December 13, 1882 – The Chicago Daily Tribune publishes an
editorial in which it protests strongly against an elevated railroad in the
city, saying: “The public should
organize its protest against any scheme of this kind with a promptness and
emphasis that shall leave the Council no doubt about the popular disapproval
which unquestionably prevails.
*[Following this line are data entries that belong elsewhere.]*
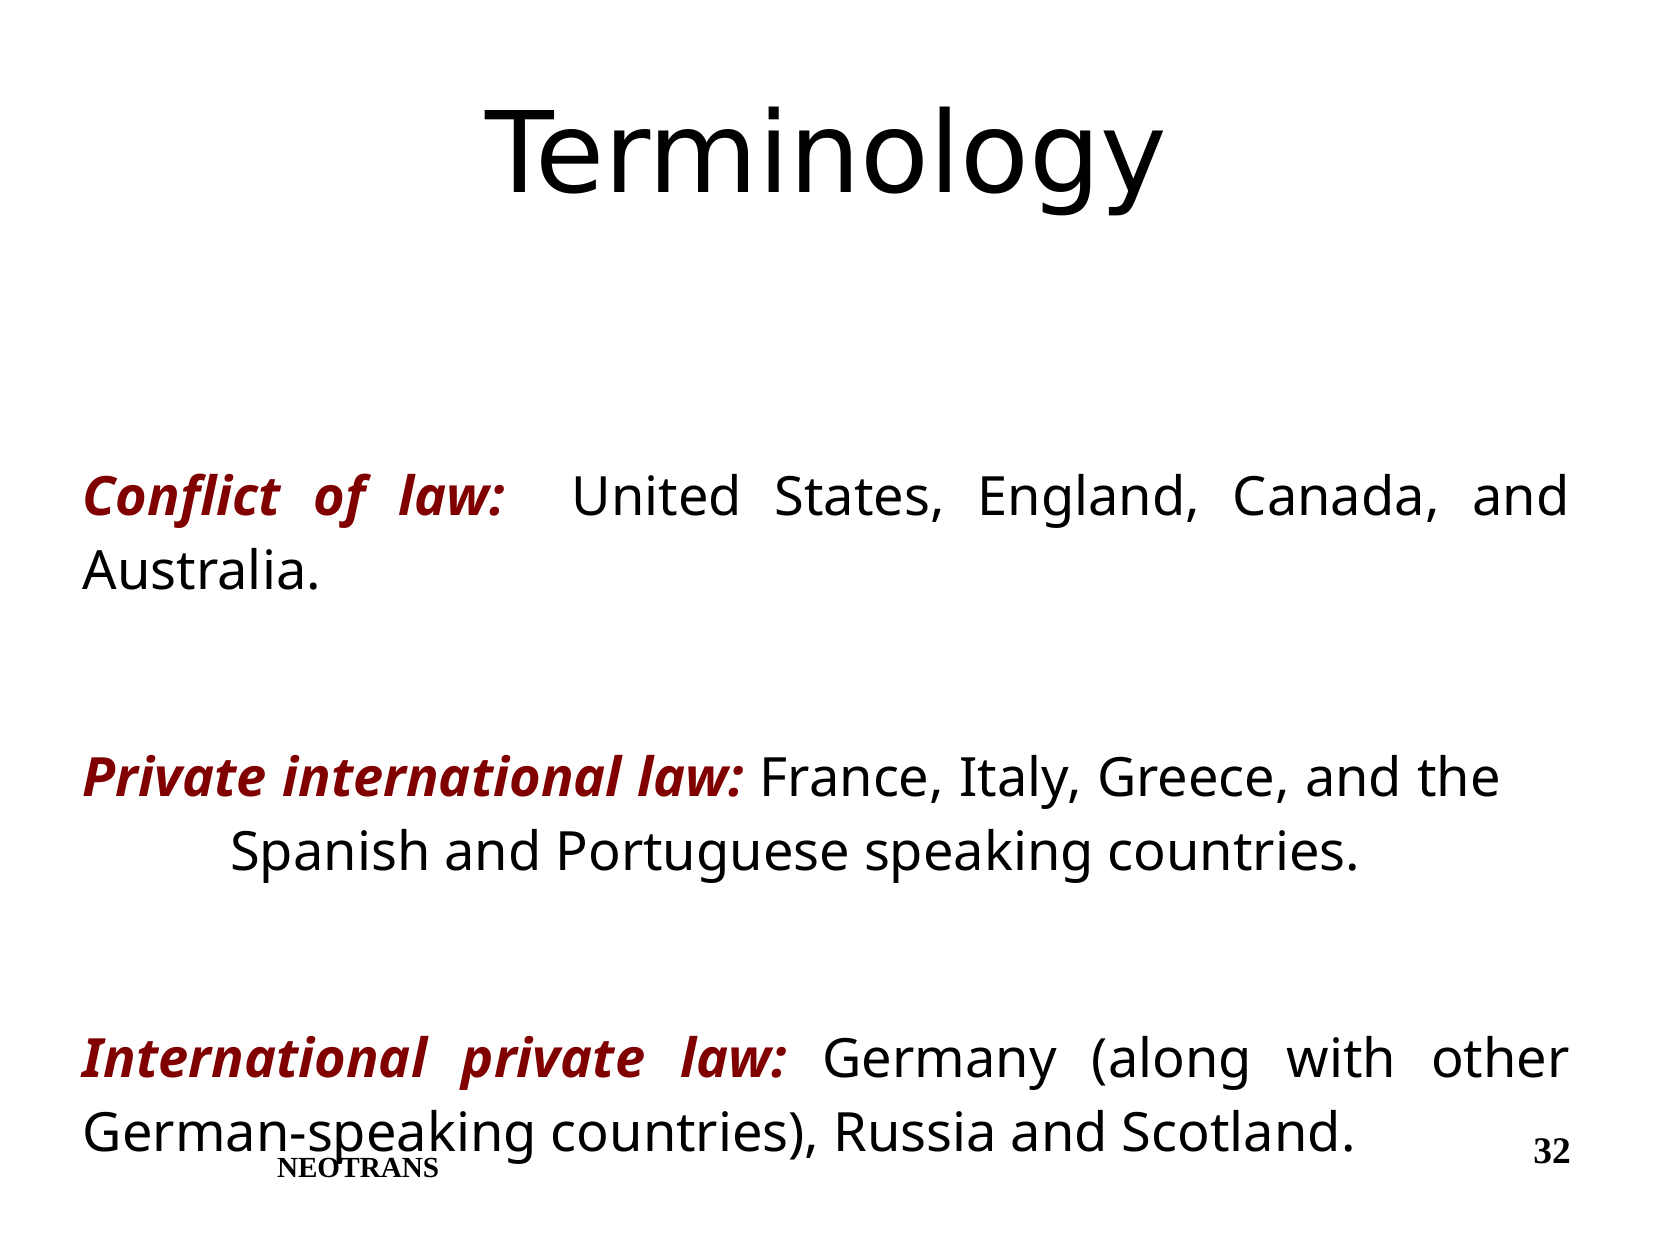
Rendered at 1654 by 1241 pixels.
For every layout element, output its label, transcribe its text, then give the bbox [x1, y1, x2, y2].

title Terminology [82, 49, 1571, 257]
list Conflict of law: United States, England, Canada, and Australia. Private international law: France, Italy, Greece, and the Spanish and Portuguese speaking countries. International private law: Germany (along with other German-speaking countries), Russia and Scotland. [82, 290, 1571, 1198]
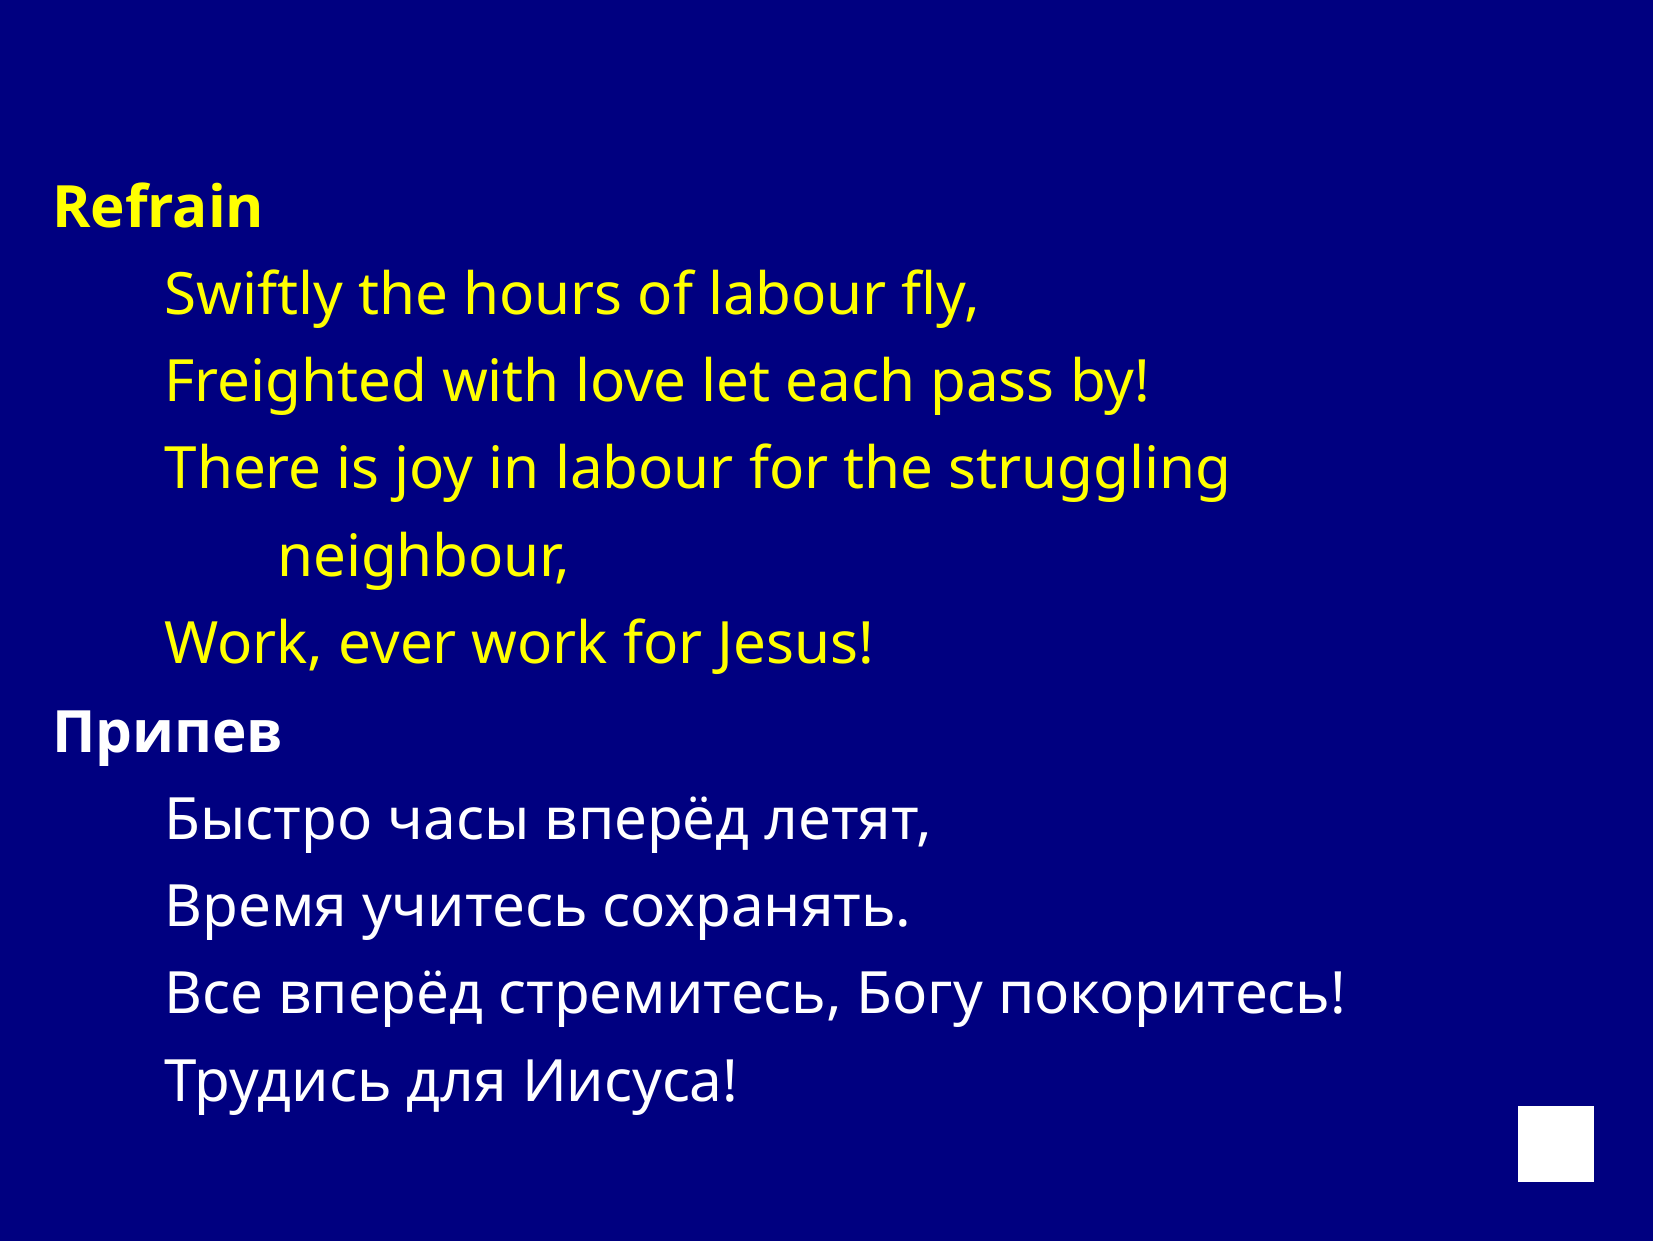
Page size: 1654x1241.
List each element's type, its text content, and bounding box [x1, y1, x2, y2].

text_box Refrain Swiftly the hours of labour fly, Freighted with love let each pass by! There is joy in labour for the struggling neighbour, Work, ever work for Jesus! [37, 150, 1576, 638]
text_box Припев Быстро часы вперёд летят, Время учитесь сохранять. Все вперёд стремитесь, Богу покоритесь! Трудись для Иисуса! [37, 675, 1653, 1163]
text_box [1518, 1163, 1594, 1182]
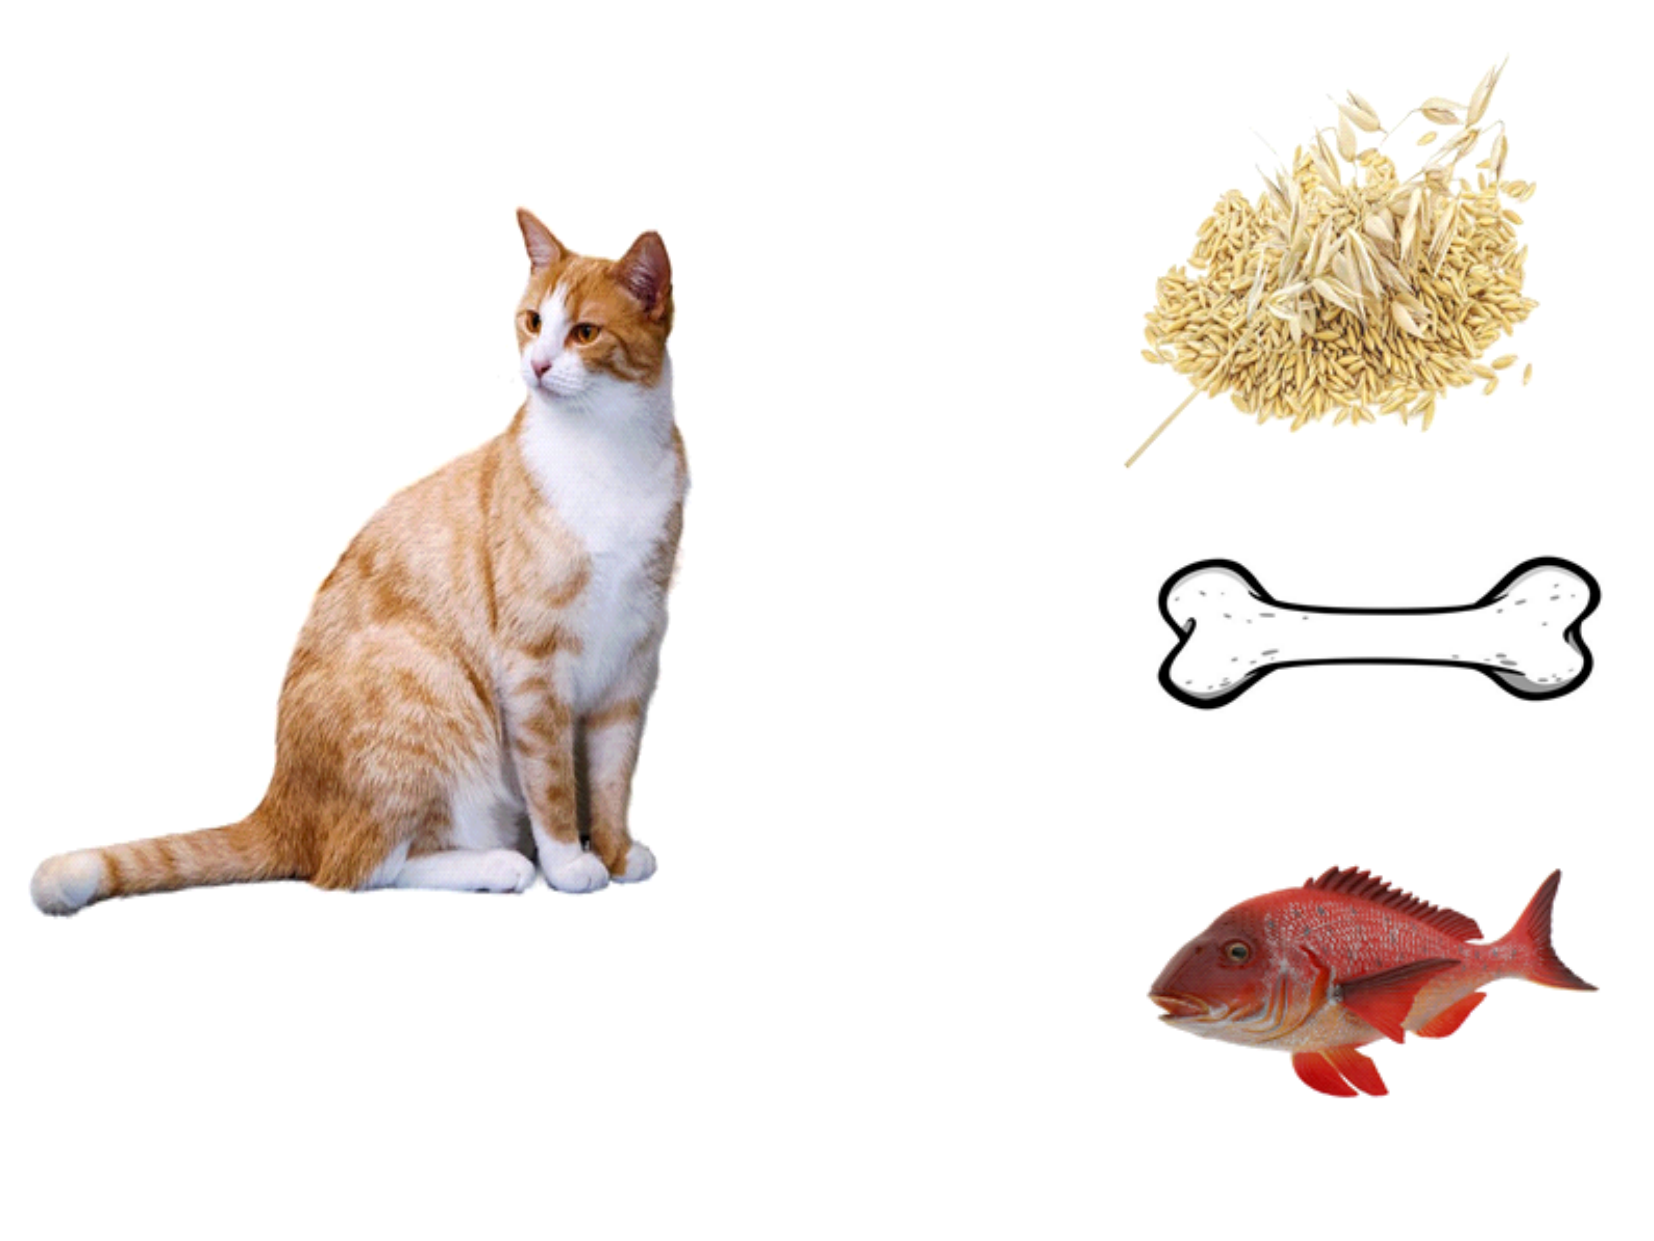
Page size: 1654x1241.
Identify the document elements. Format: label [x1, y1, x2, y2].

picture [1104, 5, 1607, 1170]
picture [23, 200, 698, 922]
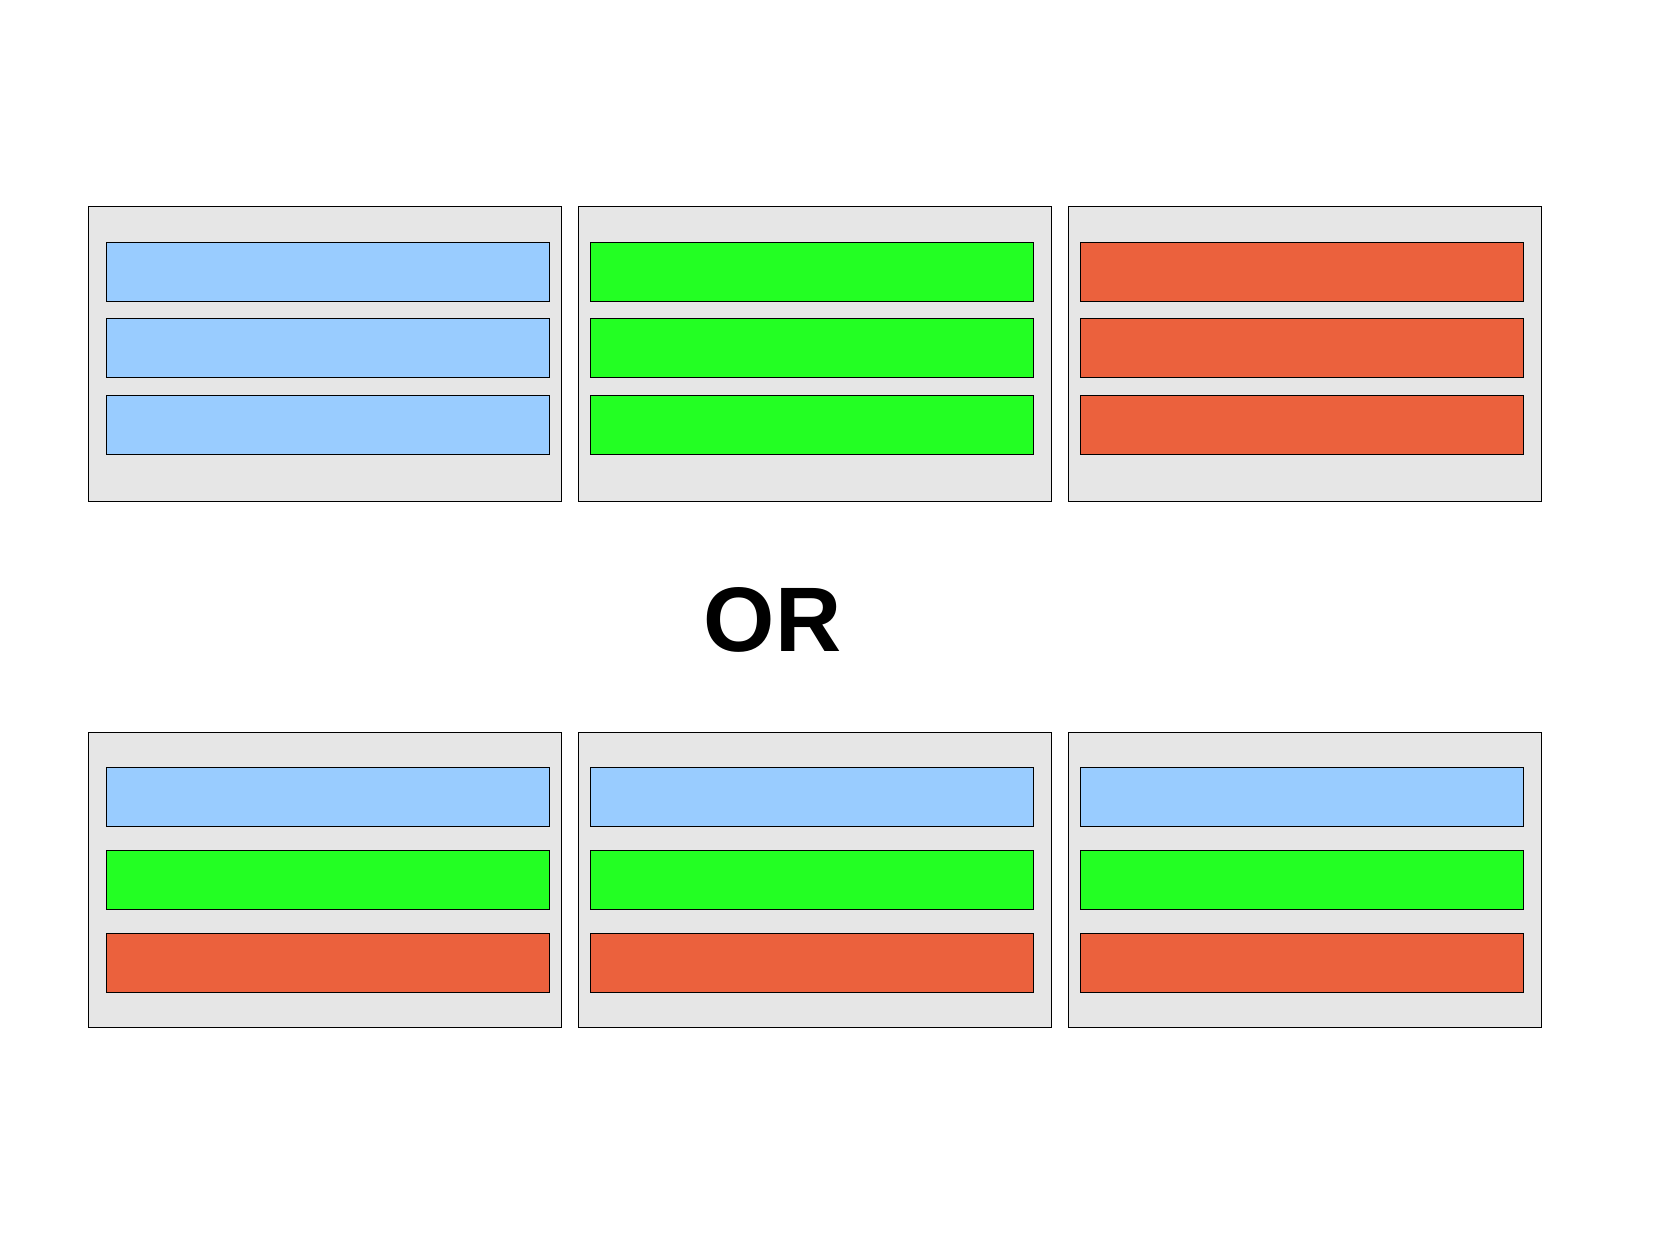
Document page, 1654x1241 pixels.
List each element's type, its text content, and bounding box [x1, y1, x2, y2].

text_box [1068, 206, 1542, 502]
text_box [578, 206, 1052, 502]
text_box OR [689, 561, 857, 679]
text_box [88, 206, 562, 502]
text_box [578, 732, 1052, 1028]
text_box [1068, 732, 1542, 1028]
text_box [88, 732, 562, 1028]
There is
neither necessity nor demand for elevated railways in Chicago.” [Chicago Daily Tribune, December 13, 1882]
The editorial goes on to remind those behind the elevated scheme of a provision
in the Illinois Constitution that “private property shall not be taken or
damaged for public use without just compensation ... such compensation, when
not made by the State, shall be ascertained by a jury.” Using this constitutional provision, the
writers go on to say, “Probably the full significance of this constitutional
provision has not occurred to the gentlemen who are so eager to supply Chicago
with an elevated railway system which Chicago doesn’t want. They may discover that their purses, long as
they are, will not hold out to satisfy the owners of the property which they
propose to destroy.” It took another ten
years of wrangling, but the elevated system’s first train left the station in
June of 1892.
December 13, 1951 – Illinois Governor Adlai Stevenson II, Indiana Governor Henry Schricker and Cook County Board President William Erickson come together to dedicate the Calumet Expressway and its Tri-State Parkway extension, extending from U. S. Route 41 in Hammond to Doty Avenue and 130th Street in Chicago. The new parkway allows motorists to bypass the industrial areas of northern Indiana and South Chicago in order to connect with a national toll road that will cross Indiana and Ohio and join the existing Pennsylvania turnpike.